In this lesson and module, we'll investigate to see if there's a better way of storing the newly created images for listings in our database. We'll discuss and investigate cloud-based image and video management services and see how we can use Cloudinary for our application.

📝 A sample of the .env file in our server project, after this lesson is complete, can be found - here.

Let's go to the /user/:id route of of our own profile page in our application and examine the listing we've recently created in the last module. If we survey the data returned from our Query.user GraphQL field in our network inspector, we can see that the listing we just created has the base64 encoded version of the image file as the image data.

If we were to survey the "listings" collection in MongoDB Atlas and find the same recently created listing, we can see the same base64 encoded string in the image field.

This shouldn't be surprising because that is what we told our server to do. We encoded an image file in the client and sent the encoded image as a string to our server to be stored in our database. Thus, when we request listing data, the listing.image field will return the base64 encoded string directly from our database.

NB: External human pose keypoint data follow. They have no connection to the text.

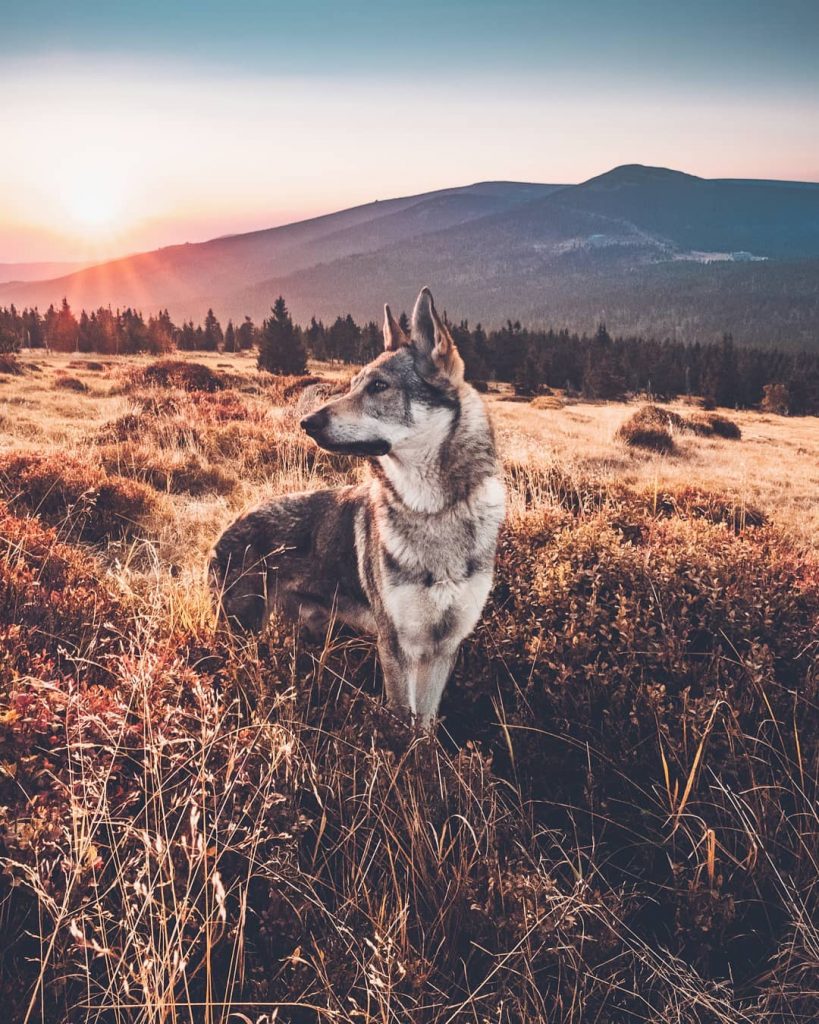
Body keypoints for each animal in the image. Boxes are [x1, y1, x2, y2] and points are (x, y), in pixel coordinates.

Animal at [210, 287, 505, 725]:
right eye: (353, 385)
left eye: (379, 386)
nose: (307, 422)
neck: (432, 512)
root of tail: (226, 528)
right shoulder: (397, 647)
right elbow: (404, 728)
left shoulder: (443, 649)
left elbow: (425, 729)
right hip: (238, 632)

Although there is nothing wrong with this method of storing images, it isn't ideal. There are two inherent flaws with this:

  1. Images can take a lot of storage space in our database. Image files by nature are large. In addition, by base64 encoding the binary image files into a string, it actually increases the size of the source image by about 33%. The image field takes up more space than the rest of the fields of a single listing document combined.

  2. If all our listings had base64 images, transmitting and querying all that image data in our GraphQL queries will slow down our response time which can make our app feel laggy and un-optimized.

This is where a cloud-based image and video management service comes in! These services store our images for us on the cloud and all we need to do is save the URL link of the image in our database instead of the image itself. If our app was to even have videos, these services can help store videos as well.

All major applications we use day-to-day use a cloud-based image and video management service. For example, let's check out Airbnb. We can visit one of a certain listing and look for the image in the document inspector.